Número 3. Su imagen podía indicar que una escena ocurría de noche
Selene tenía una función visual muy práctica en el arte griego. En algunas pinturas de vasos atenienses, la presencia de divinidades nocturnas como Selene o Nyx permitía indicar que la escena representada estaba ocurriendo durante la noche.
Era una solución narrativa eficaz: incluir a la propia Luna convertida en diosa hacía innecesario representar literalmente un cielo oscuro para comunicar el momento del día.
Número 2. Selene y Artemisa no eran originalmente la misma diosa
Aunque actualmente es habitual encontrar a Artemisa descrita como diosa de la Luna, las fuentes antiguas presentan originalmente a ambas como figuras diferentes. Hesíodo hace a Selene hija de Hiperión y Tea, mientras que los Himnos Homéricos describen a Artemisa como hija de Zeus y Leto y hermana de Apolo.

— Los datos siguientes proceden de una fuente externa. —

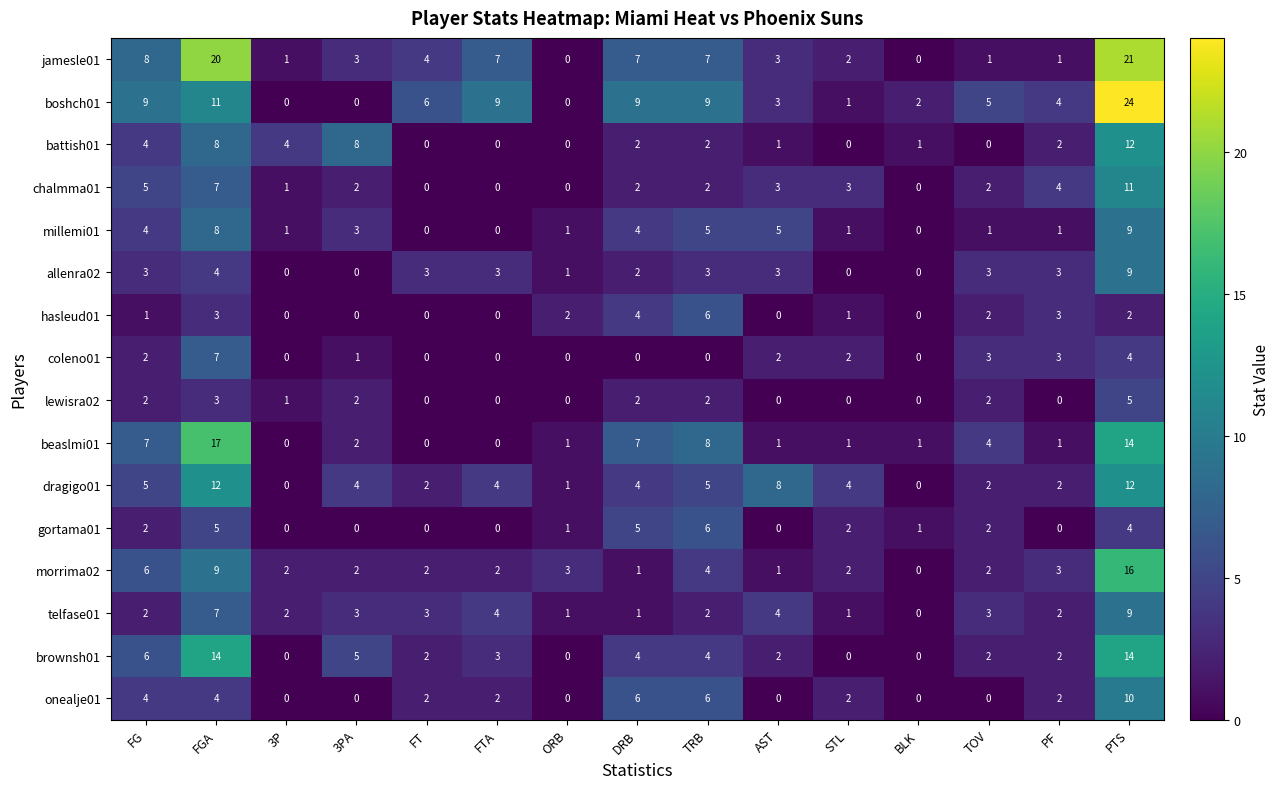

What is the greatest value displayed?

24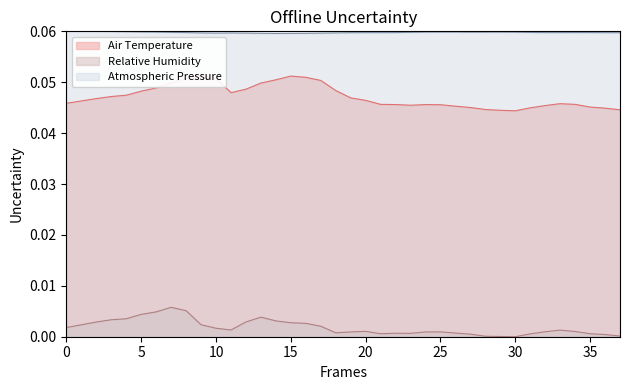

How many Air Temperature values are between 0 and 1?

38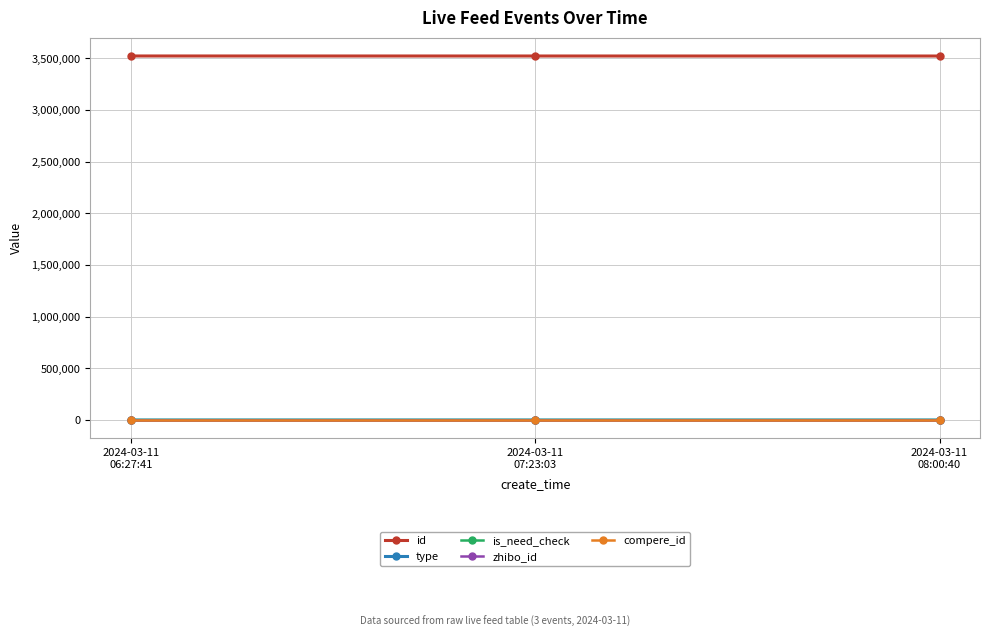

Is this an area chart (filled region under the line)?

No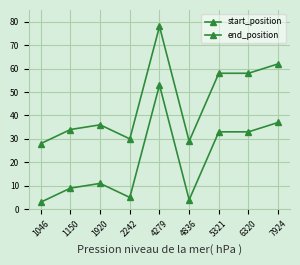

True or false: start_position and end_position intersect in this chart.

False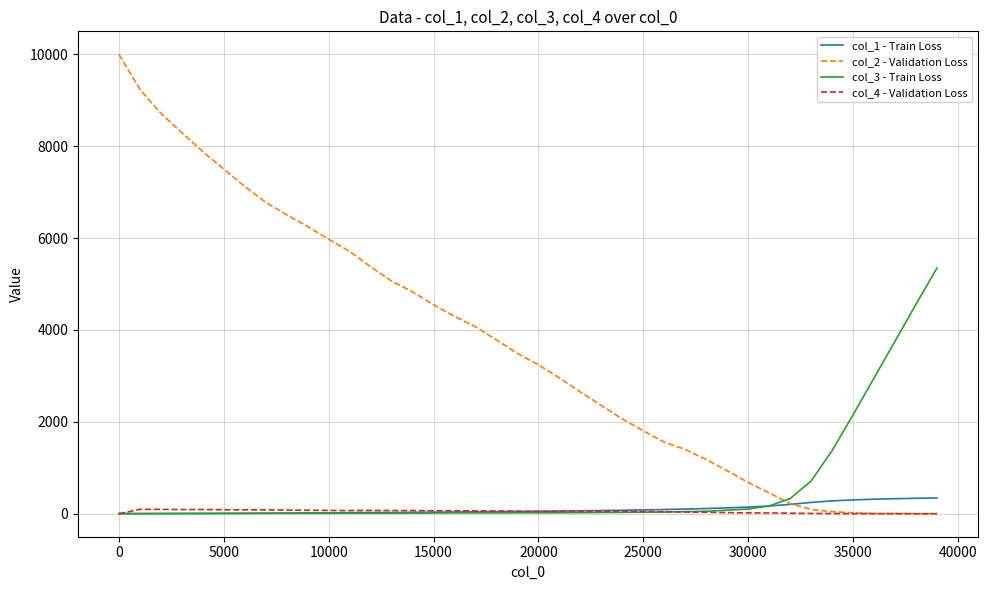

Which series has the widest spread of values?

col_2 - Validation Loss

Con el paso del tiempo sus identidades lunares se aproximaron y Selene llegó a ser identificada con Artemisa en tradiciones posteriores. Sin embargo, para comprender los mitos más antiguos conviene mantenerlas diferenciadas: Selene es la personificación directa de la Luna.
Número 1. Endimión eligió dormir eternamente
El romance entre Selene y Endimión es su historia más famosa, pero uno de sus detalles suele contarse de manera diferente a la fuente de Apolodoro.
Según esta versión, Selene se enamoró de Endimión debido a su extraordinaria belleza. Zeus permitió entonces que el joven escogiera su propio destino, y Endimión eligió dormir para siempre conservándose inmortal y sin envejecer.
Esto es importante porque Apolodoro no afirma que Selene pidiera a Zeus que condenara a su amante al sueño eterno. Es Endimión quien realiza la elección. Otras tradiciones antiguas explicaron su sueño de formas distintas, de modo que la conocida imagen de Selene visitando eternamente a su amado dormido procede de un mito con numerosas variantes.
Preguntas frecuentes sobre Selene
¿Qué significa el nombre Selene?
El nombre griego Σελήνη, Selēnē, significa literalmente “Luna”. Por eso el personaje mitológico no era únicamente una diosa relacionada con el astro: su propio nombre era también la palabra empleada para designarlo.
¿Cuál era el equivalente romano de Selene?
Su equivalente más directo en la tradición romana era Luna, la personificación divina del satélite terrestre. Diana adquirió también importantes asociaciones lunares y terminó vinculándose con la Artemisa griega, pero Luna corresponde de forma más precisa a Selene.